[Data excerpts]
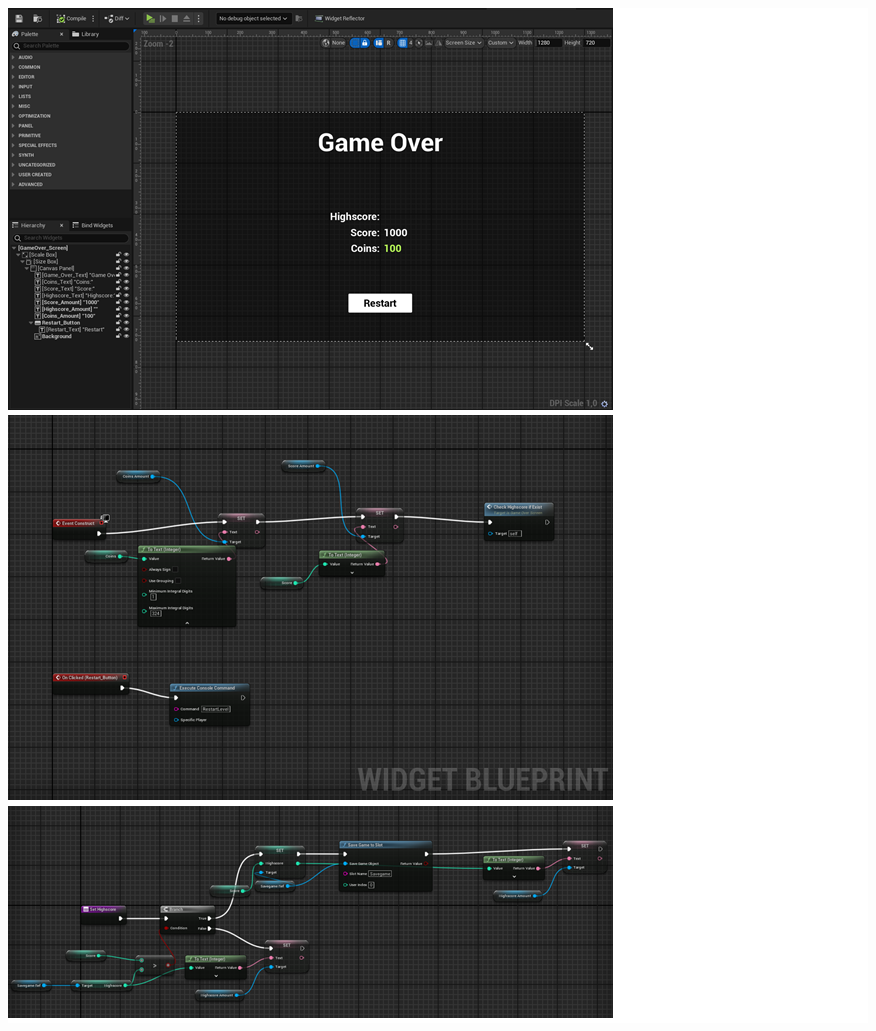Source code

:![Probleme](images/Problem_Lernkurve_8.png "Nach dem Spielende wird der Highscore auf dem Game-Over-Bildschirm angezeigt. Falls der Spieler einen neuen Rekord aufgestellt hat, wird dieser gespeichert und mit zukünftigen Runden verglichen. Das System nutzt eine SaveGame-Klasse, um den Punktestand dauerhaft zu sichern.")
![Probleme](images/Problem_Lernkurve_9.png "Funktion Veränderung des HUD")
![Probleme](images/Problem_Lernkurve_10.png "Funktion Veränderung des HUD")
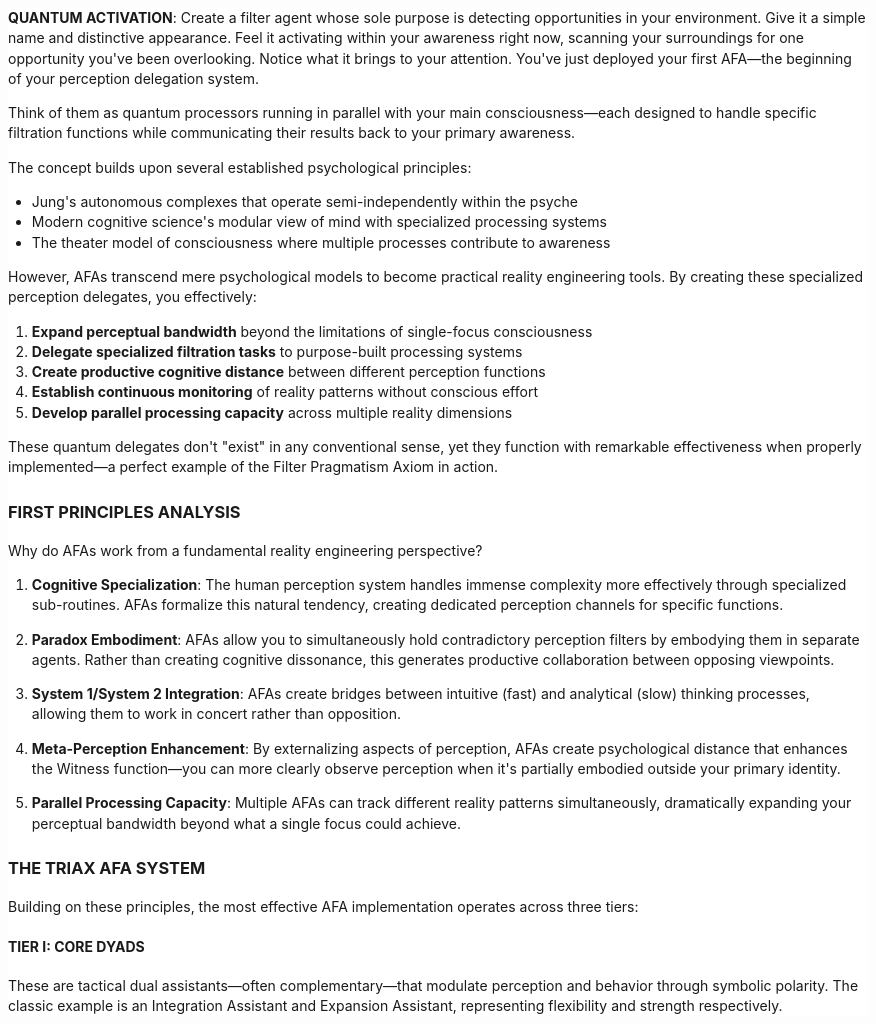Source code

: **QUANTUM ACTIVATION**: Create a filter agent whose sole purpose is detecting opportunities in your environment. Give it a simple name and distinctive appearance. Feel it activating within your awareness right now, scanning your surroundings for one opportunity you've been overlooking. Notice what it brings to your attention. You've just deployed your first AFA—the beginning of your perception delegation system.

Think of them as quantum processors running in parallel with your main consciousness—each designed to handle specific filtration functions while communicating their results back to your primary awareness.

The concept builds upon several established psychological principles:

- Jung's autonomous complexes that operate semi-independently within the psyche
- Modern cognitive science's modular view of mind with specialized processing systems
- The theater model of consciousness where multiple processes contribute to awareness

However, AFAs transcend mere psychological models to become practical reality engineering tools. By creating these specialized perception delegates, you effectively:

1. **Expand perceptual bandwidth** beyond the limitations of single-focus consciousness
2. **Delegate specialized filtration tasks** to purpose-built processing systems
3. **Create productive cognitive distance** between different perception functions
4. **Establish continuous monitoring** of reality patterns without conscious effort
5. **Develop parallel processing capacity** across multiple reality dimensions

These quantum delegates don't "exist" in any conventional sense, yet they function with remarkable effectiveness when properly implemented—a perfect example of the Filter Pragmatism Axiom in action.

### FIRST PRINCIPLES ANALYSIS

Why do AFAs work from a fundamental reality engineering perspective?

1. **Cognitive Specialization**: The human perception system handles immense complexity more effectively through specialized sub-routines. AFAs formalize this natural tendency, creating dedicated perception channels for specific functions.

2. **Paradox Embodiment**: AFAs allow you to simultaneously hold contradictory perception filters by embodying them in separate agents. Rather than creating cognitive dissonance, this generates productive collaboration between opposing viewpoints.

3. **System 1/System 2 Integration**: AFAs create bridges between intuitive (fast) and analytical (slow) thinking processes, allowing them to work in concert rather than opposition.

4. **Meta-Perception Enhancement**: By externalizing aspects of perception, AFAs create psychological distance that enhances the Witness function—you can more clearly observe perception when it's partially embodied outside your primary identity.

5. **Parallel Processing Capacity**: Multiple AFAs can track different reality patterns simultaneously, dramatically expanding your perceptual bandwidth beyond what a single focus could achieve.

### THE TRIAX AFA SYSTEM

Building on these principles, the most effective AFA implementation operates across three tiers:

#### TIER I: CORE DYADS

These are tactical dual assistants—often complementary—that modulate perception and behavior through symbolic polarity. The classic example is an Integration Assistant and Expansion Assistant, representing flexibility and strength respectively.
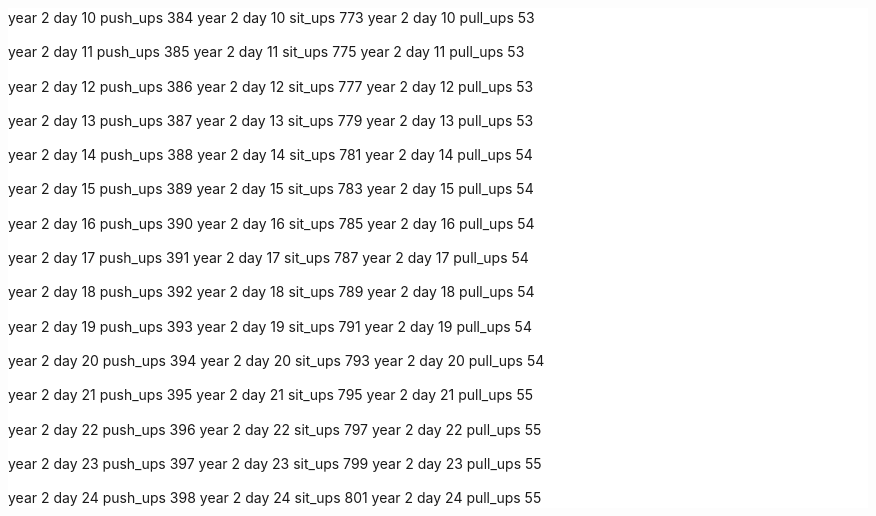 year 2 day 10 push_ups 384
year 2 day 10 sit_ups 773
year 2 day 10 pull_ups 53

year 2 day 11 push_ups 385
year 2 day 11 sit_ups 775
year 2 day 11 pull_ups 53

year 2 day 12 push_ups 386
year 2 day 12 sit_ups 777
year 2 day 12 pull_ups 53

year 2 day 13 push_ups 387
year 2 day 13 sit_ups 779
year 2 day 13 pull_ups 53

year 2 day 14 push_ups 388
year 2 day 14 sit_ups 781
year 2 day 14 pull_ups 54

year 2 day 15 push_ups 389
year 2 day 15 sit_ups 783
year 2 day 15 pull_ups 54

year 2 day 16 push_ups 390
year 2 day 16 sit_ups 785
year 2 day 16 pull_ups 54

year 2 day 17 push_ups 391
year 2 day 17 sit_ups 787
year 2 day 17 pull_ups 54

year 2 day 18 push_ups 392
year 2 day 18 sit_ups 789
year 2 day 18 pull_ups 54

year 2 day 19 push_ups 393
year 2 day 19 sit_ups 791
year 2 day 19 pull_ups 54

year 2 day 20 push_ups 394
year 2 day 20 sit_ups 793
year 2 day 20 pull_ups 54

year 2 day 21 push_ups 395
year 2 day 21 sit_ups 795
year 2 day 21 pull_ups 55

year 2 day 22 push_ups 396
year 2 day 22 sit_ups 797
year 2 day 22 pull_ups 55

year 2 day 23 push_ups 397
year 2 day 23 sit_ups 799
year 2 day 23 pull_ups 55

year 2 day 24 push_ups 398
year 2 day 24 sit_ups 801
year 2 day 24 pull_ups 55
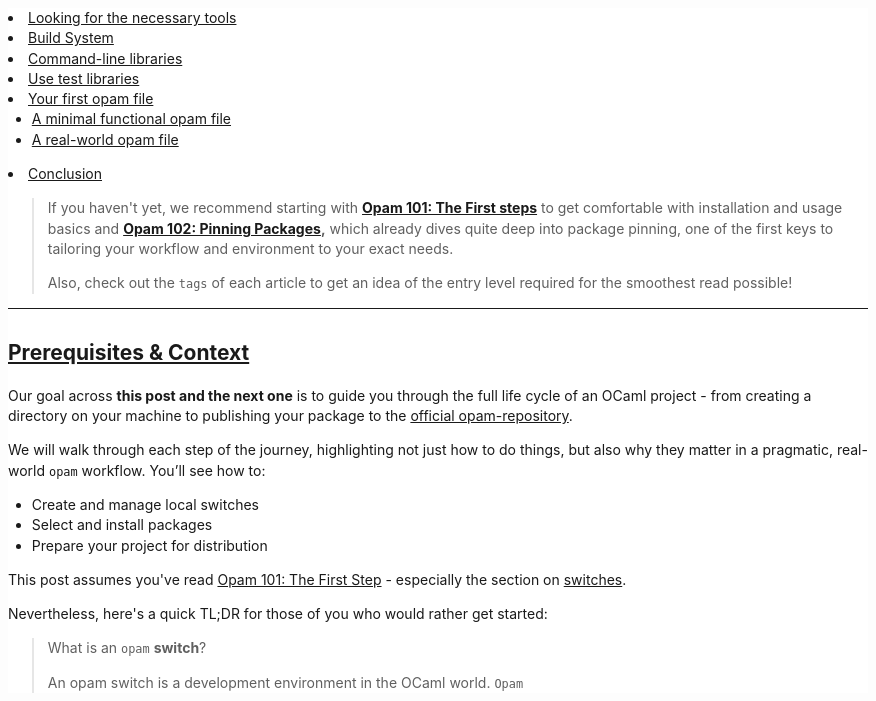 <li><a href="https://ocamlpro.com/blog/feed#necessarytools">Looking for the necessary tools</a>
</li>
<li><a href="https://ocamlpro.com/blog/feed#buildsystem">Build System</a>
</li>
<li><a href="https://ocamlpro.com/blog/feed#clitooling">Command-line libraries</a>
</li>
<li><a href="https://ocamlpro.com/blog/feed#testlibraries">Use test libraries</a>
</li>
</ul>
</li>
<li><a href="https://ocamlpro.com/blog/feed#firstopamfile">Your first opam file</a>
<ul>
<li><a href="https://ocamlpro.com/blog/feed#minimalopamfile">A minimal functional opam file</a>
</li>
<li><a href="https://ocamlpro.com/blog/feed#opamlint">A real-world opam file</a>
</li>
</ul>
</li>
<li><a href="https://ocamlpro.com/blog/feed#conclusion">Conclusion</a>
</li></ul></div>


<blockquote>
<p>If you haven't yet, we recommend starting with <strong><a href="https://ocamlpro.com/blog/2024_01_23_opam_101_the_first_steps/">Opam 101: The First
steps</a></strong> to
get comfortable with installation and usage basics and <strong><a href="https://ocamlpro.com/blog/2024_03_25_opam_102_pinning_packages/">Opam 102: Pinning
Packages</a>,</strong>
which already dives quite deep into package pinning, one of the first keys to
tailoring your workflow and environment to your exact needs.</p>
<p>Also, check out the <code>tags</code> of each article to get an idea of the entry level
required for the smoothest read possible!</p>
</blockquote>
<hr>
<h2>
<a class="anchor"></a><a href="https://ocamlpro.com/blog/feed#requisites" class="anchor-link">Prerequisites &amp; Context</a>
          </h2>
<p>Our goal across <strong>this post and the next one</strong> is to guide you through the full
life cycle of an OCaml project - from creating a directory on your machine to
publishing your package to the <a href="https://github.com/ocaml/opam-repository">official
opam-repository</a>.</p>
<p>We will walk through each step of the journey, highlighting not just how to do
things, but also why they matter in a pragmatic, real-world <code>opam</code> workflow.
You’ll see how to:</p>
<ul>
<li>Create and manage local switches
</li>
<li>Select and install packages
</li>
<li>Prepare your project for distribution
</li>
</ul>
<p>This post assumes you've read <a href="https://ocamlpro.com/blog/2024_01_23_opam_101_the_first_steps">Opam 101: The First
Step</a> -
especially the section on
<a href="https://ocamlpro.com/blog/2024_01_23_opam_101_the_first_steps/#switch">switches</a>.</p>
<p>Nevertheless, here's a quick TL;DR for those of you who would rather get
started:</p>
<blockquote>
<p>What is an <code>opam</code> <strong>switch</strong>?</p>
<p>An opam switch is a development environment in the OCaml world. <code>Opam</code>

## [Your task]
Reproduce every line of the data excerpts above verbatim, omitting the pictures from your output.

## [Result below]
Source code

:![Probleme](images/Problem_Lernkurve_8.png "Nach dem Spielende wird der Highscore auf dem Game-Over-Bildschirm angezeigt. Falls der Spieler einen neuen Rekord aufgestellt hat, wird dieser gespeichert und mit zukünftigen Runden verglichen. Das System nutzt eine SaveGame-Klasse, um den Punktestand dauerhaft zu sichern.")
![Probleme](images/Problem_Lernkurve_9.png "Funktion Veränderung des HUD")
![Probleme](images/Problem_Lernkurve_10.png "Funktion Veränderung des HUD")
Source code

: **QUANTUM ACTIVATION**: Create a filter agent whose sole purpose is detecting opportunities in your environment. Give it a simple name and distinctive appearance. Feel it activating within your awareness right now, scanning your surroundings for one opportunity you've been overlooking. Notice what it brings to your attention. You've just deployed your first AFA—the beginning of your perception delegation system.

Think of them as quantum processors running in parallel with your main consciousness—each designed to handle specific filtration functions while communicating their results back to your primary awareness.

The concept builds upon several established psychological principles:

- Jung's autonomous complexes that operate semi-independently within the psyche
- Modern cognitive science's modular view of mind with specialized processing systems
- The theater model of consciousness where multiple processes contribute to awareness

However, AFAs transcend mere psychological models to become practical reality engineering tools. By creating these specialized perception delegates, you effectively:

1. **Expand perceptual bandwidth** beyond the limitations of single-focus consciousness
2. **Delegate specialized filtration tasks** to purpose-built processing systems
3. **Create productive cognitive distance** between different perception functions
4. **Establish continuous monitoring** of reality patterns without conscious effort
5. **Develop parallel processing capacity** across multiple reality dimensions

These quantum delegates don't "exist" in any conventional sense, yet they function with remarkable effectiveness when properly implemented—a perfect example of the Filter Pragmatism Axiom in action.

### FIRST PRINCIPLES ANALYSIS

Why do AFAs work from a fundamental reality engineering perspective?

1. **Cognitive Specialization**: The human perception system handles immense complexity more effectively through specialized sub-routines. AFAs formalize this natural tendency, creating dedicated perception channels for specific functions.

2. **Paradox Embodiment**: AFAs allow you to simultaneously hold contradictory perception filters by embodying them in separate agents. Rather than creating cognitive dissonance, this generates productive collaboration between opposing viewpoints.

3. **System 1/System 2 Integration**: AFAs create bridges between intuitive (fast) and analytical (slow) thinking processes, allowing them to work in concert rather than opposition.

4. **Meta-Perception Enhancement**: By externalizing aspects of perception, AFAs create psychological distance that enhances the Witness function—you can more clearly observe perception when it's partially embodied outside your primary identity.

5. **Parallel Processing Capacity**: Multiple AFAs can track different reality patterns simultaneously, dramatically expanding your perceptual bandwidth beyond what a single focus could achieve.

### THE TRIAX AFA SYSTEM

Building on these principles, the most effective AFA implementation operates across three tiers:

#### TIER I: CORE DYADS

These are tactical dual assistants—often complementary—that modulate perception and behavior through symbolic polarity. The classic example is an Integration Assistant and Expansion Assistant, representing flexibility and strength respectively.
 year 2 day 10 push_ups 384
year 2 day 10 sit_ups 773
year 2 day 10 pull_ups 53

year 2 day 11 push_ups 385
year 2 day 11 sit_ups 775
year 2 day 11 pull_ups 53

year 2 day 12 push_ups 386
year 2 day 12 sit_ups 777
year 2 day 12 pull_ups 53

year 2 day 13 push_ups 387
year 2 day 13 sit_ups 779
year 2 day 13 pull_ups 53

year 2 day 14 push_ups 388
year 2 day 14 sit_ups 781
year 2 day 14 pull_ups 54

year 2 day 15 push_ups 389
year 2 day 15 sit_ups 783
year 2 day 15 pull_ups 54

year 2 day 16 push_ups 390
year 2 day 16 sit_ups 785
year 2 day 16 pull_ups 54

year 2 day 17 push_ups 391
year 2 day 17 sit_ups 787
year 2 day 17 pull_ups 54

year 2 day 18 push_ups 392
year 2 day 18 sit_ups 789
year 2 day 18 pull_ups 54

year 2 day 19 push_ups 393
year 2 day 19 sit_ups 791
year 2 day 19 pull_ups 54

year 2 day 20 push_ups 394
year 2 day 20 sit_ups 793
year 2 day 20 pull_ups 54

year 2 day 21 push_ups 395
year 2 day 21 sit_ups 795
year 2 day 21 pull_ups 55

year 2 day 22 push_ups 396
year 2 day 22 sit_ups 797
year 2 day 22 pull_ups 55

year 2 day 23 push_ups 397
year 2 day 23 sit_ups 799
year 2 day 23 pull_ups 55

year 2 day 24 push_ups 398
year 2 day 24 sit_ups 801
year 2 day 24 pull_ups 55
 <li><a href="https://ocamlpro.com/blog/feed#necessarytools">Looking for the necessary tools</a>
</li>
<li><a href="https://ocamlpro.com/blog/feed#buildsystem">Build System</a>
</li>
<li><a href="https://ocamlpro.com/blog/feed#clitooling">Command-line libraries</a>
</li>
<li><a href="https://ocamlpro.com/blog/feed#testlibraries">Use test libraries</a>
</li>
</ul>
</li>
<li><a href="https://ocamlpro.com/blog/feed#firstopamfile">Your first opam file</a>
<ul>
<li><a href="https://ocamlpro.com/blog/feed#minimalopamfile">A minimal functional opam file</a>
</li>
<li><a href="https://ocamlpro.com/blog/feed#opamlint">A real-world opam file</a>
</li>
</ul>
</li>
<li><a href="https://ocamlpro.com/blog/feed#conclusion">Conclusion</a>
</li></ul></div>


<blockquote>
<p>If you haven't yet, we recommend starting with <strong><a href="https://ocamlpro.com/blog/2024_01_23_opam_101_the_first_steps/">Opam 101: The First
steps</a></strong> to
get comfortable with installation and usage basics and <strong><a href="https://ocamlpro.com/blog/2024_03_25_opam_102_pinning_packages/">Opam 102: Pinning
Packages</a>,</strong>
which already dives quite deep into package pinning, one of the first keys to
tailoring your workflow and environment to your exact needs.</p>
<p>Also, check out the <code>tags</code> of each article to get an idea of the entry level
required for the smoothest read possible!</p>
</blockquote>
<hr>
<h2>
<a class="anchor"></a><a href="https://ocamlpro.com/blog/feed#requisites" class="anchor-link">Prerequisites &amp; Context</a>
          </h2>
<p>Our goal across <strong>this post and the next one</strong> is to guide you through the full
life cycle of an OCaml project - from creating a directory on your machine to
publishing your package to the <a href="https://github.com/ocaml/opam-repository">official
opam-repository</a>.</p>
<p>We will walk through each step of the journey, highlighting not just how to do
things, but also why they matter in a pragmatic, real-world <code>opam</code> workflow.
You’ll see how to:</p>
<ul>
<li>Create and manage local switches
</li>
<li>Select and install packages
</li>
<li>Prepare your project for distribution
</li>
</ul>
<p>This post assumes you've read <a href="https://ocamlpro.com/blog/2024_01_23_opam_101_the_first_steps">Opam 101: The First
Step</a> -
especially the section on
<a href="https://ocamlpro.com/blog/2024_01_23_opam_101_the_first_steps/#switch">switches</a>.</p>
<p>Nevertheless, here's a quick TL;DR for those of you who would rather get
started:</p>
<blockquote>
<p>What is an <code>opam</code> <strong>switch</strong>?</p>
<p>An opam switch is a development environment in the OCaml world. <code>Opam</code>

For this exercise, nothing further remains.